▶ [Page-level text extractions]:
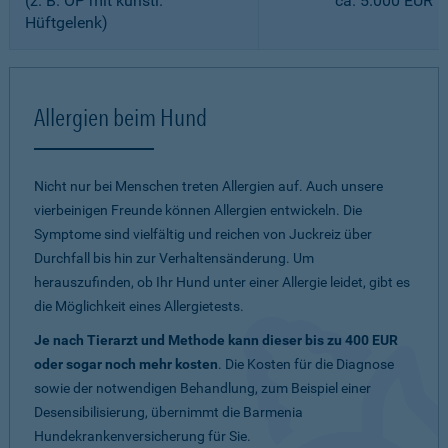
(z. B. OP mit künstl.
ca. 5.000 EUR
Hüftgelenk)
Allergien beim Hund
Nicht nur bei Menschen treten Allergien auf. Auch unsere
vierbeinigen Freunde können Allergien entwickeln. Die
Symptome sind vielfältig und reichen von Juckreiz über
Durchfall bis hin zur Verhaltensänderung. Um
herauszufinden, ob Ihr Hund unter einer Allergie leidet, gibt es
die Möglichkeit eines Allergietests.
Je nach Tierarzt und Methode kann dieser bis zu 400 EUR
oder sogar noch mehr kosten
. Die Kosten für die Diagnose
sowie der notwendigen Behandlung, zum Beispiel einer
Desensibilisierung, übernimmt die Barmenia
Hundekrankenversicherung für Sie.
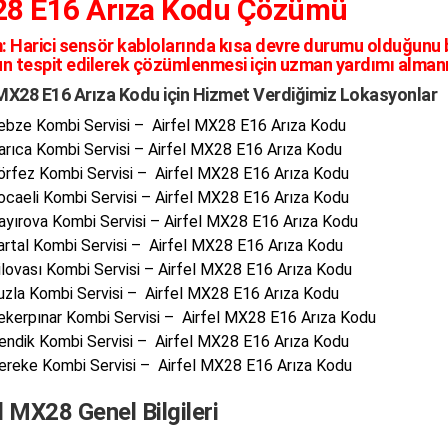
8 E16 Arıza Kodu Çözümü
:
Harici sensör kablolarında kısa devre durumu olduğunu beli
n tespit edilerek çözümlenmesi için uzman yardımı alman
 MX28 E16 Arıza Kodu için Hizmet Verdiğimiz Lokasyonlar
ebze Kombi Servisi – Airfel MX28 E16 Arıza Kodu
arıca Kombi Servisi – Airfel MX28 E16 Arıza Kodu
örfez Kombi Servisi – Airfel MX28 E16 Arıza Kodu
ocaeli Kombi Servisi – Airfel MX28 E16 Arıza Kodu
ayırova Kombi Servisi – Airfel MX28 E16 Arıza Kodu
artal Kombi Servisi – Airfel MX28 E16 Arıza Kodu
ilovası Kombi Servisi – Airfel MX28 E16 Arıza Kodu
uzla Kombi Servisi – Airfel MX28 E16 Arıza Kodu
ekerpınar Kombi Servisi – Airfel MX28 E16 Arıza Kodu
endik Kombi Servisi – Airfel MX28 E16 Arıza Kodu
ereke Kombi Servisi – Airfel MX28 E16 Arıza Kodu
l MX28 Genel Bilgileri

▶ [Exercise objective]: Arrange every line of text from all the records above into a Markdown table with two columns, Row and Text. Put a running row number under Row and the line under Text, and leave out blank lines and the pictures.

▶ [Worked solution]:
| Row | Text |
|---|---|
| 1 | (z. B. OP mit künstl. |
| 2 | ca. 5.000 EUR |
| 3 | Hüftgelenk) |
| 4 | Allergien beim Hund |
| 5 | Nicht nur bei Menschen treten Allergien auf. Auch unsere |
| 6 | vierbeinigen Freunde können Allergien entwickeln. Die |
| 7 | Symptome sind vielfältig und reichen von Juckreiz über |
| 8 | Durchfall bis hin zur Verhaltensänderung. Um |
| 9 | herauszufinden, ob Ihr Hund unter einer Allergie leidet, gibt es |
| 10 | die Möglichkeit eines Allergietests. |
| 11 | Je nach Tierarzt und Methode kann dieser bis zu 400 EUR |
| 12 | oder sogar noch mehr kosten |
| 13 | . Die Kosten für die Diagnose |
| 14 | sowie der notwendigen Behandlung, zum Beispiel einer |
| 15 | Desensibilisierung, übernimmt die Barmenia |
| 16 | Hundekrankenversicherung für Sie. |
| 17 | 8 E16 Arıza Kodu Çözümü |
| 18 | : |
| 19 | Harici sensör kablolarında kısa devre durumu olduğunu beli |
| 20 | n tespit edilerek çözümlenmesi için uzman yardımı alman |
| 21 |  MX28 E16 Arıza Kodu için Hizmet Verdiğimiz Lokasyonlar |
| 22 | ebze Kombi Servisi – Airfel MX28 E16 Arıza Kodu |
| 23 | arıca Kombi Servisi – Airfel MX28 E16 Arıza Kodu |
| 24 | örfez Kombi Servisi – Airfel MX28 E16 Arıza Kodu |
| 25 | ocaeli Kombi Servisi – Airfel MX28 E16 Arıza Kodu |
| 26 | ayırova Kombi Servisi – Airfel MX28 E16 Arıza Kodu |
| 27 | artal Kombi Servisi – Airfel MX28 E16 Arıza Kodu |
| 28 | ilovası Kombi Servisi – Airfel MX28 E16 Arıza Kodu |
| 29 | uzla Kombi Servisi – Airfel MX28 E16 Arıza Kodu |
| 30 | ekerpınar Kombi Servisi – Airfel MX28 E16 Arıza Kodu |
| 31 | endik Kombi Servisi – Airfel MX28 E16 Arıza Kodu |
| 32 | ereke Kombi Servisi – Airfel MX28 E16 Arıza Kodu |
| 33 | l MX28 Genel Bilgileri |